REPUBLIKA.CO.ID, BANDUNG -- Perairan Indonesia merupakan jalur transportasi yang strategis, karena dilalui oleh kapal-kapal barang dari negara-negara Asia maupun Eropa menuju ke Asia Tenggara maupun Australia, ataupun sebaliknya. Selain itu, perairan Indonesia terletak di antara negara-negara produsen minyak di bagian barat dan negara-negara konsumen di bagian timur.
"Namun posisi strategis ini, selain menguntungkan juga mengandung risiko berupa dampak negatif dari kemungkinan terjadinya tumpahan minyak," demikian disampaikan Sekretaris Direktorat Jenderal Perhubungan Laut, Andi Hartono, saat membuka secara daring penyelenggaraan kegiatan Focus Group Discussion (FGD) Menuju Pengesahan OPRC Convention, Aspek Hukum dan Penerapannya, bertempat di Hotel De Paviljoen, Bandung, dalam keterangannya yang diterima Republika.co.id, Senin (7/8).

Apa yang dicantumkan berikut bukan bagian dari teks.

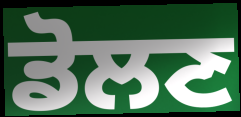
ਡੋਲਣ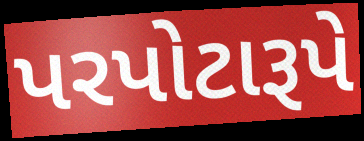
પરપોટારૂપે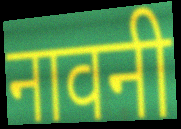
नावनीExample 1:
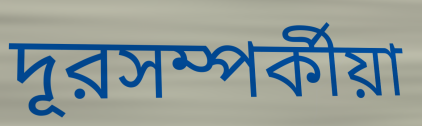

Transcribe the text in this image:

দূরসম্পর্কীয়া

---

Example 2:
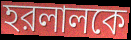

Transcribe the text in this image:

হরলালকে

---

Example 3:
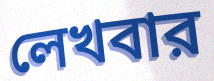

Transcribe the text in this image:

লেখবার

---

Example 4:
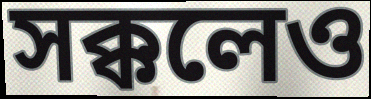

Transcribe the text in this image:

সক্কলেও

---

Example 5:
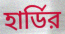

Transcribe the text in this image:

হার্ডির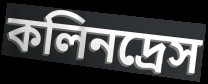
কলিনদ্রেসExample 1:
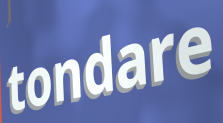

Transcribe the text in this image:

tondare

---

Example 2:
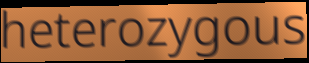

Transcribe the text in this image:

heterozygous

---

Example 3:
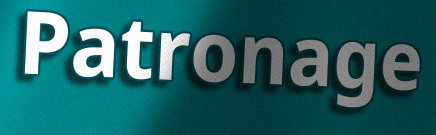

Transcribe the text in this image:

Patronage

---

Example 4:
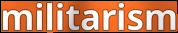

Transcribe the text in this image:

militarism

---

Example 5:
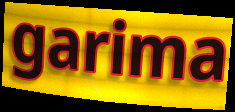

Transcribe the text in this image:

garimaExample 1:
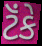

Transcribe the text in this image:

ટૅંકે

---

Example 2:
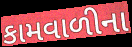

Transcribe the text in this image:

કામવાળીના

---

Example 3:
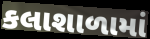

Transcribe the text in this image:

કલાશાળામાં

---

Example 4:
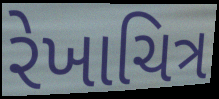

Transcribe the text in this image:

રેખાચિત્ર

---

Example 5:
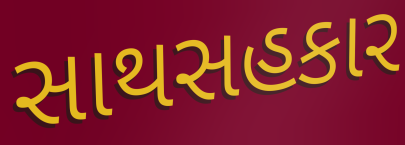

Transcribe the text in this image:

સાથસહકારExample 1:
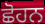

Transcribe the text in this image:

ਛੋਹਨ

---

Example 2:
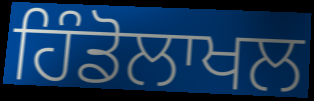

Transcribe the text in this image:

ਹਿੰਡੋਲਾਖਲ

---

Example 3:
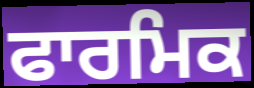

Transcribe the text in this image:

ਫਾਰਮਿਕ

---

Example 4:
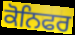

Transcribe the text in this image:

ਕੋਨਿਫਰ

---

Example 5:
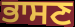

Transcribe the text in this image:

ਭਾਸਣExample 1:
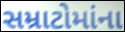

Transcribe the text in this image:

Andi mengatakan, penyelenggaraan kegiatan di perairan, baik laut maupun sungai, yang meliputi kegiatan pelayaran, kegiatan pengusahaan minyak dan gas bumi, serta kegiatan lainnya, mengandung risiko terjadinya musibah yang berpotensi mengakibatkan terjadinya tumpahan minyak yang dapat mencemarkan dan/atau merusak lingkungan perairan.
“Untuk menanggulangi hal tersebut, tentunya diperlukan suatu sistem tindakan penanggulangan yang cepat, tepat, dan terkoordinasi,” ujarnya.
Dalam menanggulangi permasalahan inilah, Andi menjelaskan, Pemerintah Indonesia melalui Kementerian Perhubungan Cq. Direktorat Jenderal Perhubungan Laut tengah berupaya untuk melakukan pengesahan International Convention on Oil Pollution Preparedness, Response and Co-operation, 1990 (OPRC) ke dalam Hukum Nasional.
“Oleh karena itulah hari ini kami telah mengundang para ahli untuk berbagi informasi dan pengalaman terkait kegiatan penanggulangan tumpahan minyak di laut, khususnya pada aspek koordinasi antar pihak terkait, termasuk mengenai aturan, prosedur pelaksanaan, penanggung jawab operasi dan biaya, termasuk klaim penggantian,” ujar Andi.
Andi menegaskan, Pemerintah Indonesia terus melakukan upaya untuk menanggulangi permasalahan terkait tumpahan minyak di laut. Antara lain dengan selalu memastikan kesiap-siagaan setiap Pelabuhan dengan melakukan verifikasi rutin mengenai kesiapan operator dalam menanggulangi pencemaran minyak di laut dengan memastikan Prosedur, Peralatan dan Sumber Daya Manusia (SDM) di tempat tersebut memiliki kemampuan untuk menanggulangi pencemaran minyak yang mungkin terjadi, sesuai dengan tingkat risiko di tempat tersebut.
“Tim Nasional Penanggulangan Keadaan Darurat Tumpahan Minyak di Laut, yang memiliki tugas untuk melaksanakan koordinasi penyelenggaraan penanggulangan keadaan darurat tumpahan minyak di laut tingkatan Tier 3/Nasional. Selain itu, Tim tersebut juga bertugas untuk memberikan dukungan advokasi kepada setiap orang yang mengalami kerugian akibat tumpahan minyak di laut,” ujarnya.